In view of the previous similar feedback, check the locks of the tables involved in the SQL,

found that there are a number of shared locks, unlocking operations on the table

But re-execute the sql still have locks on the table phenomenon, the main body of the sql is as follows (to find out the users of a certain day in the partition table B, and does not exist in the history of the table A, has been before the execution of add partition)

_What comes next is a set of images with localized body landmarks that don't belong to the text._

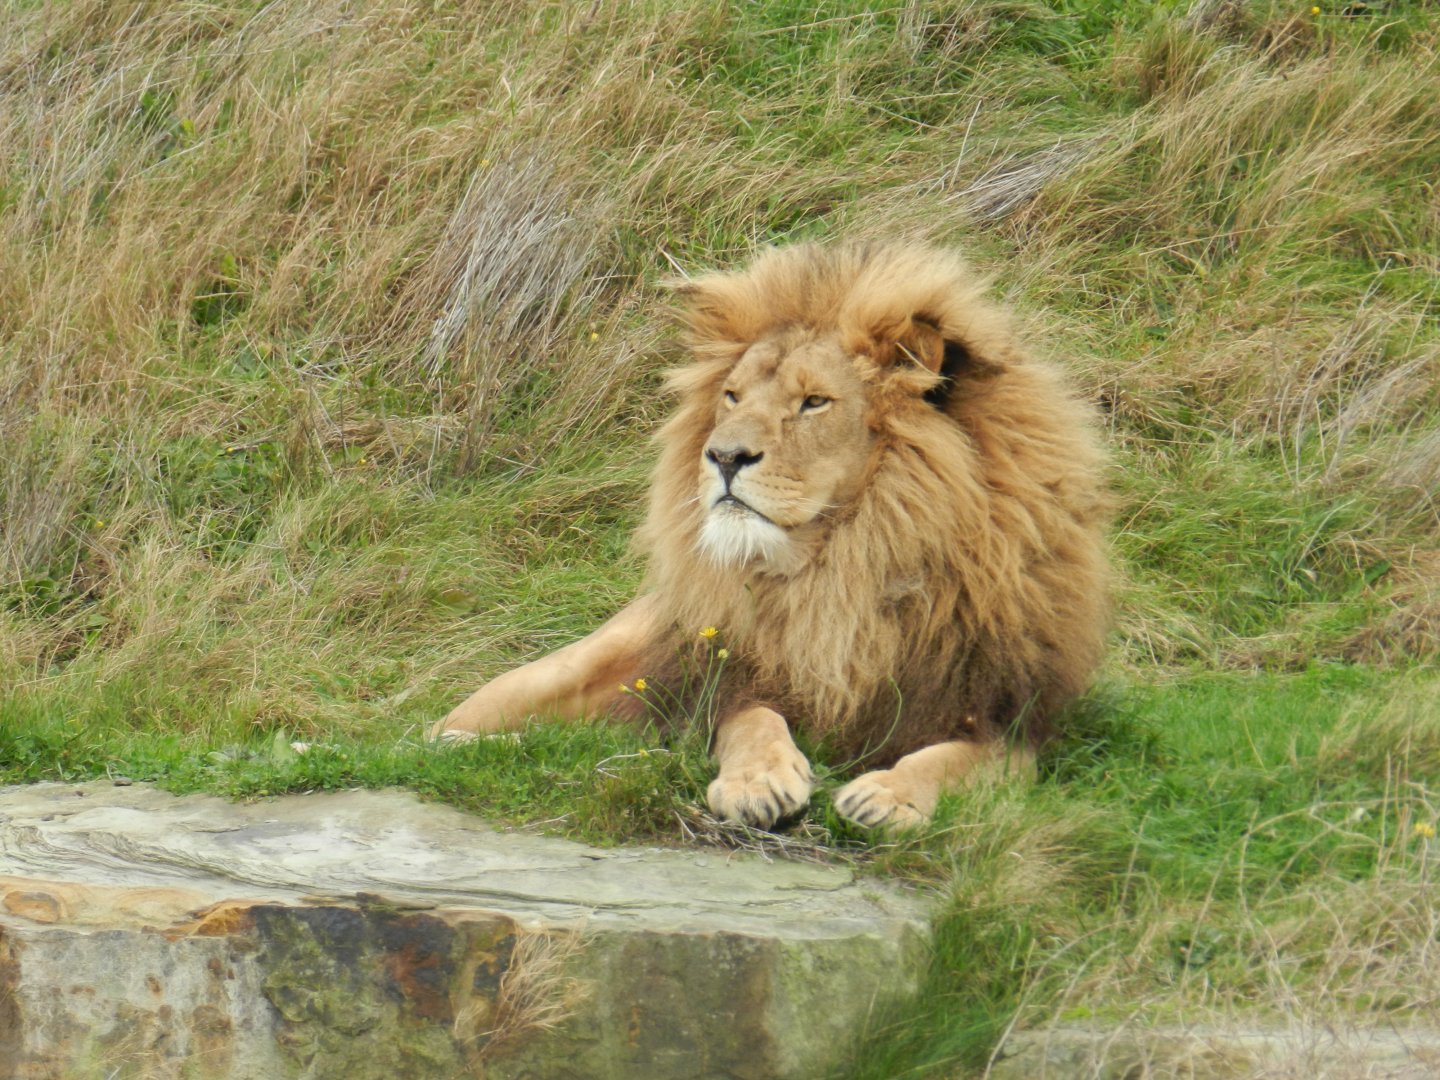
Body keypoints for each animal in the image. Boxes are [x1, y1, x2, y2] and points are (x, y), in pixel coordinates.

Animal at [431, 242, 1111, 829]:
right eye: (732, 396)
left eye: (814, 402)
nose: (724, 456)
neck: (844, 566)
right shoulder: (735, 683)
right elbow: (754, 719)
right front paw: (757, 782)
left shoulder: (1008, 718)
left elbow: (953, 760)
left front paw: (888, 797)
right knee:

found that not only can not be a user of a certain day, and not in the history of the table A, before the execution of add partition

found that not only can not insert, which select user_id from A statement can not be executed, because it is a test table, on the rebuild (after the fact is estimated to be more than one partition is locked, and there is a X lock, only to unlock the table can not be recursively unlocked on the partitions). After rebuilding select disctinct... This whole statement will be GC memory exceeded, it will be rewritten as the following framework (window function de-emphasis to replace distinct, outside the connection to replace in):

so that the select statement can run, but the whole sql is still locked table.

Looking at the data

Hive Lock stuff

Official docs

blogs.com/barneywill/p/10185577.html

Found that the select ... T1 partition P1 statement requires S locks on T1, T1.P1, then select on the whole partitioned table requires S locks on all partitions .

Going back to the statement, the join operation relies on the S lock on the A table, but it ends up writing to a new partition of the A table, with an X lock, causing a deadlock. So you need to leave the partition of table A to be written to without the S lock :

Successfully executed.

Additionally, setting the hive parameter set hive.support.concurrency=false; before SQL execution can force locks to be ignored, but for data integrity, it is not recommended to use this operation.